I cannot pass up this opportunity to point out a strange juxtaposition of events which will occur over the next few months. The church calendar (the cycle of seasons and days we follow so we may both encounter and embody the story of Jesus) and the secular calendar (with its own seasons and reasons for naming special days) meet in two ways this year: Ash Wednesday, the day Christians have for centuries set aside to mark the beginning of the season of Lent, a season of solemn preparation for Easter, occurs on February 14, which is, of course, Valentine’s Day, a day our culture sets aside to celebrate romantic love; and, if this were not enough, Easter, the highest and holiest of days for the church, will happen on April 1, April Fools’ Day, a day our culture sets aside for practical jokes. I will leave it to you to make what meaning you may from this confluence of events.
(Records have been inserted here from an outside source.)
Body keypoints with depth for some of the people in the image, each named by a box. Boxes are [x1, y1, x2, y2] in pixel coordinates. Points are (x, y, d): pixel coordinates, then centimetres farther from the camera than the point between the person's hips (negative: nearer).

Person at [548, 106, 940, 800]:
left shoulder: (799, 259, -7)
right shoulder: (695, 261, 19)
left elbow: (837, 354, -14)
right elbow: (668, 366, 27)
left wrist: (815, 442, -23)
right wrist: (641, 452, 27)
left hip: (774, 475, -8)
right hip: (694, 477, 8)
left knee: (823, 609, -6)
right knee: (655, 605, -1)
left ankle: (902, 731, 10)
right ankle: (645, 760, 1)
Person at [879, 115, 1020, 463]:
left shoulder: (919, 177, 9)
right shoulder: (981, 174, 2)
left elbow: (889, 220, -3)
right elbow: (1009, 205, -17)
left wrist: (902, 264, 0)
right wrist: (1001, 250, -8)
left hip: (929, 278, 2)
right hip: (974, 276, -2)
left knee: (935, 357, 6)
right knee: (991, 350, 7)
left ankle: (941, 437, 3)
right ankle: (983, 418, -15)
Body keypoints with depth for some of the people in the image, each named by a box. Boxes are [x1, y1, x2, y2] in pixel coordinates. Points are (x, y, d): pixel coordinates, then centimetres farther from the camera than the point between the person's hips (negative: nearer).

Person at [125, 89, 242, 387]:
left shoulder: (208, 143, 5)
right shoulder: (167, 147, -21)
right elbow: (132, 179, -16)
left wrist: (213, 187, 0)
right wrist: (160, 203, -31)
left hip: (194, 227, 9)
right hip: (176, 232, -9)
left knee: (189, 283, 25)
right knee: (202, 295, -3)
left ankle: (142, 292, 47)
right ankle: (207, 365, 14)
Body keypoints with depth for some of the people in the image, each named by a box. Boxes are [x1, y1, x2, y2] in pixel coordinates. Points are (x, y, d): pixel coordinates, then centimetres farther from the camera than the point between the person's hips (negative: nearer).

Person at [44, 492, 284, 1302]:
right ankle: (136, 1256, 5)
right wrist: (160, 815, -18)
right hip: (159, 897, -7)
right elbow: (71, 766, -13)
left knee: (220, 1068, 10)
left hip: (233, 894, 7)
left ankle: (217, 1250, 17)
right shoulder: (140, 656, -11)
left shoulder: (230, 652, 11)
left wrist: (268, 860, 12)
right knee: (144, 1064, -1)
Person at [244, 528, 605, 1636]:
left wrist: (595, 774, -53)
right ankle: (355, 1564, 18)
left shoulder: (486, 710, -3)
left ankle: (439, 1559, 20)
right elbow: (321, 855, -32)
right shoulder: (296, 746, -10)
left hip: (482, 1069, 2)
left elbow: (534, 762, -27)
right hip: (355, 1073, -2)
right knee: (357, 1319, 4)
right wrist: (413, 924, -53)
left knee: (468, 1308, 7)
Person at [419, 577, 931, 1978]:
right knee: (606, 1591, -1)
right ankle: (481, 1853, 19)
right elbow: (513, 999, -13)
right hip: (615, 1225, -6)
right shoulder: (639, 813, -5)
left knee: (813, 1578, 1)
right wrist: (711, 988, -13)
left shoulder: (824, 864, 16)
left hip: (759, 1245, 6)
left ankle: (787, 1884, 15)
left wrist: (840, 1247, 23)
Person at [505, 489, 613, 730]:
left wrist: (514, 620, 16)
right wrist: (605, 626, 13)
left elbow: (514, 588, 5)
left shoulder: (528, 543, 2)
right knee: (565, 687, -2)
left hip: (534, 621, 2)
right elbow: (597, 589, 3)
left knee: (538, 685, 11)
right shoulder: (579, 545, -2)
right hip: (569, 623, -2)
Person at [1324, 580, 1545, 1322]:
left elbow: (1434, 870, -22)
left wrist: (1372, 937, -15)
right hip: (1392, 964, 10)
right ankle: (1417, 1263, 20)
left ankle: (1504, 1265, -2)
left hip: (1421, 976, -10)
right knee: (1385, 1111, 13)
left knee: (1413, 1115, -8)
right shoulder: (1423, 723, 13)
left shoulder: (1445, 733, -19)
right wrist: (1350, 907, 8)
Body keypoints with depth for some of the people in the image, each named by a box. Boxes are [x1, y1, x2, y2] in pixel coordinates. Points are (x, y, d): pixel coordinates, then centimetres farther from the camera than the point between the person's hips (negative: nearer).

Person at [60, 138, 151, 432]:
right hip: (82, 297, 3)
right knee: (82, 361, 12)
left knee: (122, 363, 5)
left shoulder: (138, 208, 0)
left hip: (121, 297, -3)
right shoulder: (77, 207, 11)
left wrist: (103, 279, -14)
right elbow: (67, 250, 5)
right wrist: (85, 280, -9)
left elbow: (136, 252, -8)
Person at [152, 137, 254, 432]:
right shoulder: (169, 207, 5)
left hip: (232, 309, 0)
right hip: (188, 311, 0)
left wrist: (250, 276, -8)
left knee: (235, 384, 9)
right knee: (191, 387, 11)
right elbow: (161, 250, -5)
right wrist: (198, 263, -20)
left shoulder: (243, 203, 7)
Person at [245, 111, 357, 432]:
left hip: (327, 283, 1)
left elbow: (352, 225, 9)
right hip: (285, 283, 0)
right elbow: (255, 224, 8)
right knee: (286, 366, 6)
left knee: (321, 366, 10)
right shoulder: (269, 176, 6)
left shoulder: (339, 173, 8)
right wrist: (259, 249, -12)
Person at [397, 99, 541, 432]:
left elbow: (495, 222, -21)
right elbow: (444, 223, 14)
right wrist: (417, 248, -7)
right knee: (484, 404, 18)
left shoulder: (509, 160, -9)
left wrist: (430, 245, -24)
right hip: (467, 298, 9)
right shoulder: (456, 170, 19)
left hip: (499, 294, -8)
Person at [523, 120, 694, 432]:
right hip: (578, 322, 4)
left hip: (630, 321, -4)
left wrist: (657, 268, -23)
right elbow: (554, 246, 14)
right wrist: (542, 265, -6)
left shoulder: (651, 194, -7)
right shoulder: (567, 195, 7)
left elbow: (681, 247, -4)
If, on Valentine’s Day, you also wish to observe Ash Wednesday, this is what I have for you. At 9 a.m., I will lead a brief service of worship which will include the Imposition of Ashes. Anyone who wishes to walk around the rest of the day with a smudge of ashes on their foreheads, a sign of the mortality and repentance, is welcome to attend. The ashes, by the way, come from the previous year’s palms used on Palm Sunday (another confluence of dates and events which might give us reason to think more deeply about what we are doing). The use of ashes in this ritual way has a long history in Jewish and Christian worship, and participating in the Imposition of Ashes is an experiential way to participate in a call to repentance and reconciliation. The intention of this ritual act is to prompt us to begin the spiritual work of getting ourselves right with God and right with our neighbors. Although some people think of Lent as a dour downer, the season’s purpose is make us ready to experience a full measure of joy on Easter. Lent is our opportunity to do a bit of spiritual Spring cleaning, if you will, and that all begins on Ash Wednesday.
I hope to see many you on Ash Wednesday. I hope to see many of you each of the Sundays of Lent. Remember, too, that Lent is 40 days, a span which does not include the Sundays. Curious thing. Whoever made up the tradition knew we would need a break from the spiritual work of Lent, so left the Sundays out that we might meet in each Sunday a foreshadowing of Easter along the way. Joy to you, Christian, and may you experience a Holy Lent.